### Work order
Repeat the lines of the material below exactly, beginning at the one with "Zealand and Polynesia" and stopping after the last.

### Records for this task

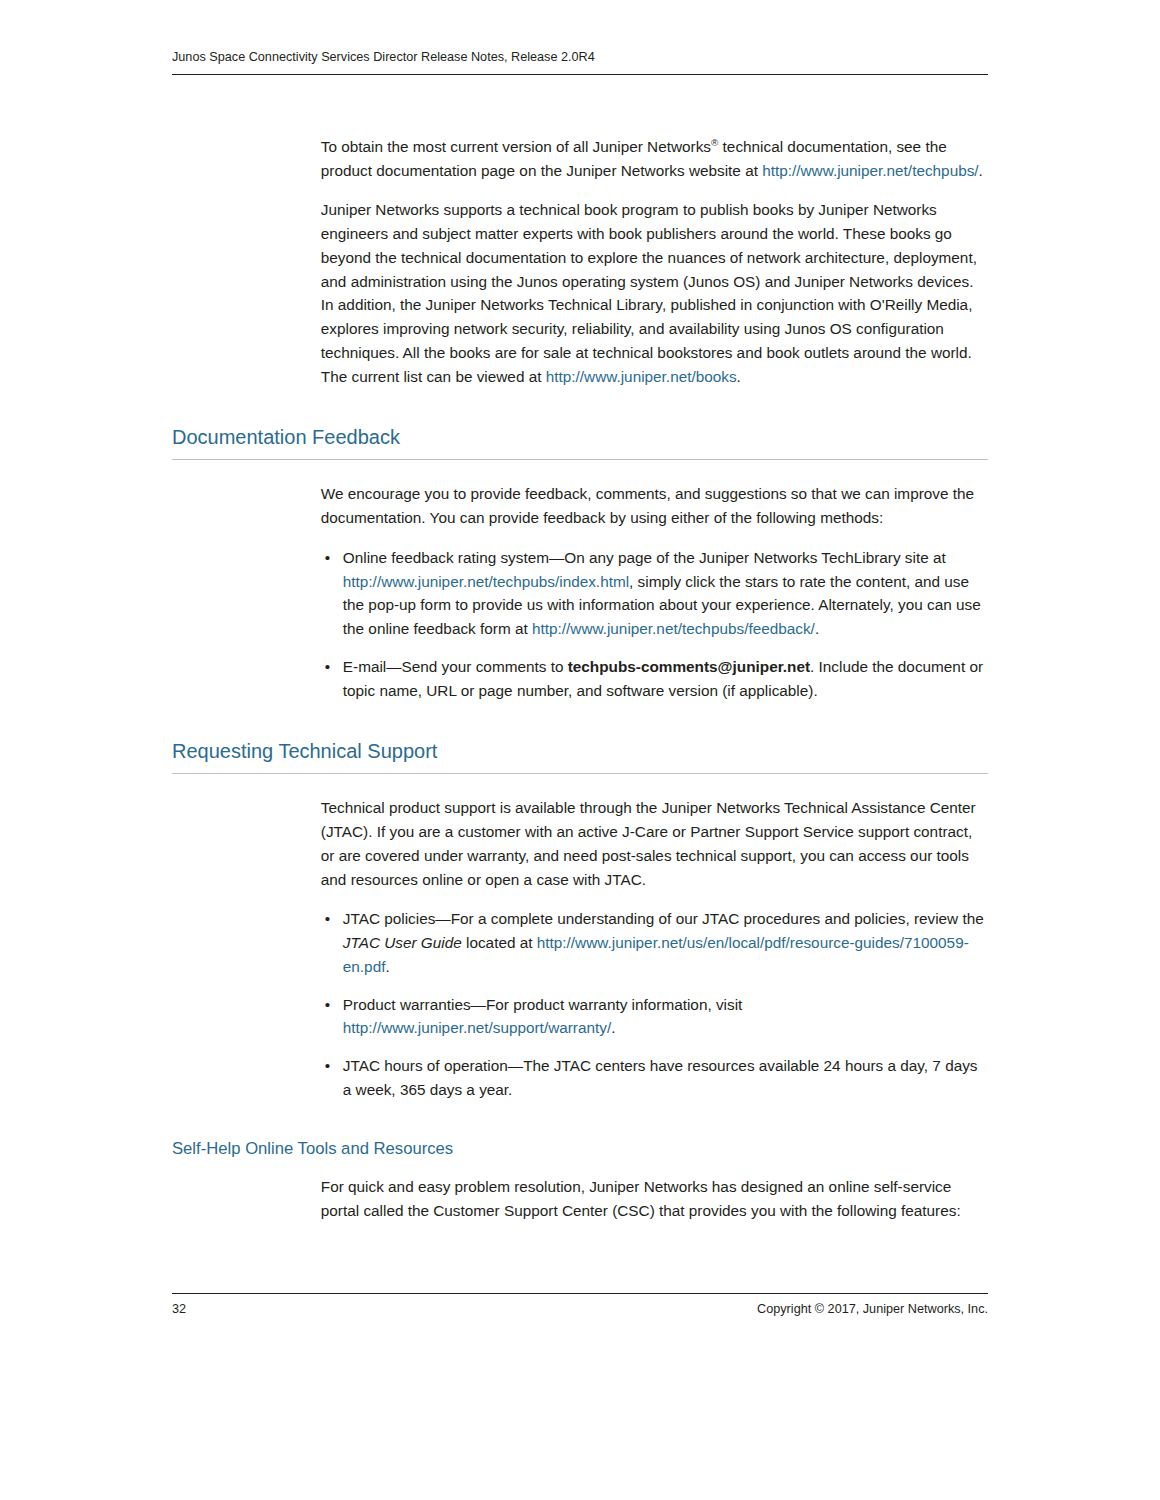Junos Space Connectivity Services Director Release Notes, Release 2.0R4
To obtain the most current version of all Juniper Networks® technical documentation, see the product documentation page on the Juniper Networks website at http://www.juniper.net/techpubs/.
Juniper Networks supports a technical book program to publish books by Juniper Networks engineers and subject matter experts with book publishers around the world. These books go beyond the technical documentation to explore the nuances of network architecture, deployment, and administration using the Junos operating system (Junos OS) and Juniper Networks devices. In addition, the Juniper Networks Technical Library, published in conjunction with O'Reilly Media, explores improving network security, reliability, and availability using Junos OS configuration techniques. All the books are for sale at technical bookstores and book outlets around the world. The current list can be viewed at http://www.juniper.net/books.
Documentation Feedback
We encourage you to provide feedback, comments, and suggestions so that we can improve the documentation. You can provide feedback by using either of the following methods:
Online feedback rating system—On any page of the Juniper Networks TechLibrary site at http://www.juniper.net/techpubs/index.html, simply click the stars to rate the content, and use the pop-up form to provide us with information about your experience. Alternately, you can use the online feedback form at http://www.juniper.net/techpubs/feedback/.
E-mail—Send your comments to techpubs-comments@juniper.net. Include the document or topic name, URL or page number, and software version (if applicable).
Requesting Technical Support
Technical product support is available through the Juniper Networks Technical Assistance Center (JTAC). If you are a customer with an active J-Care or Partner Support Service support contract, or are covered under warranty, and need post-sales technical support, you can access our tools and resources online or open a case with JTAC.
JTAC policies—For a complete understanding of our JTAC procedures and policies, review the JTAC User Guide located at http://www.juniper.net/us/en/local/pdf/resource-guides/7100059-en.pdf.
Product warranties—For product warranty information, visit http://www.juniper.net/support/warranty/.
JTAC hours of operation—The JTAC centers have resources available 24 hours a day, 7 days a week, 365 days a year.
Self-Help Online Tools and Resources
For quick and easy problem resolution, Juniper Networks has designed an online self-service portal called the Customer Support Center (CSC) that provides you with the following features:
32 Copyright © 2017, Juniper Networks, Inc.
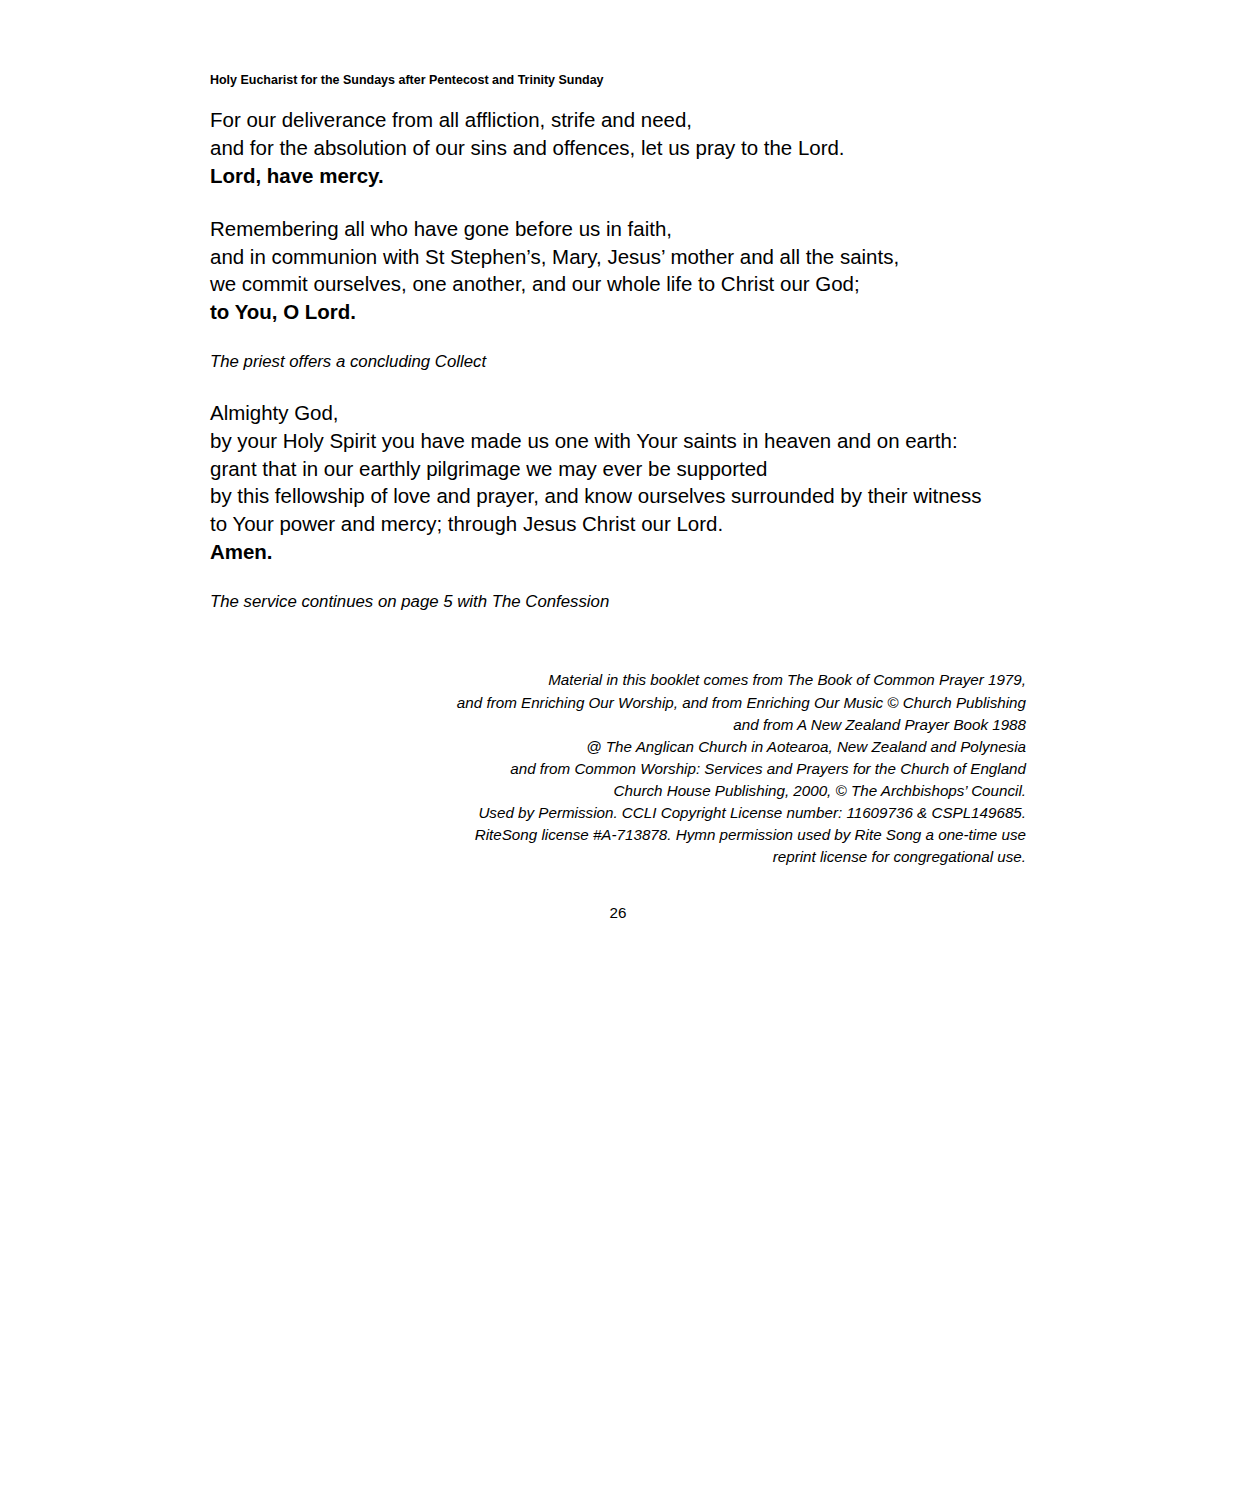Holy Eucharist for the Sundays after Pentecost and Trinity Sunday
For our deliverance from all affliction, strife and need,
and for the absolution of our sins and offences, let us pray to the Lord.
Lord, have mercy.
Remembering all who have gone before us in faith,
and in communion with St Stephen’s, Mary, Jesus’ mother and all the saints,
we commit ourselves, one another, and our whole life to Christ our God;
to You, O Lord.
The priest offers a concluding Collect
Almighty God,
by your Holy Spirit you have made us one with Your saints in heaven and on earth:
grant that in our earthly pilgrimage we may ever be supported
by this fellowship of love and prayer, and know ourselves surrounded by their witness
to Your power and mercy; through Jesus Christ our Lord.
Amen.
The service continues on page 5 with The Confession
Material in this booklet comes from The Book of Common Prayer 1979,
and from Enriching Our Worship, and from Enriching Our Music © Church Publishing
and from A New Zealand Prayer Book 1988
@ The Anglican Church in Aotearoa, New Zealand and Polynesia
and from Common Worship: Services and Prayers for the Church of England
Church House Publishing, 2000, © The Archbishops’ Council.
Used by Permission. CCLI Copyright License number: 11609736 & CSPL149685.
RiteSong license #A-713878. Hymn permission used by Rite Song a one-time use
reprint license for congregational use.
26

### Task result
@ The Anglican Church in Aotearoa, New Zealand and Polynesia
and from Common Worship: Services and Prayers for the Church of England
Church House Publishing, 2000, © The Archbishops’ Council.
Used by Permission. CCLI Copyright License number: 11609736 & CSPL149685.
RiteSong license #A-713878. Hymn permission used by Rite Song a one-time use
reprint license for congregational use.
26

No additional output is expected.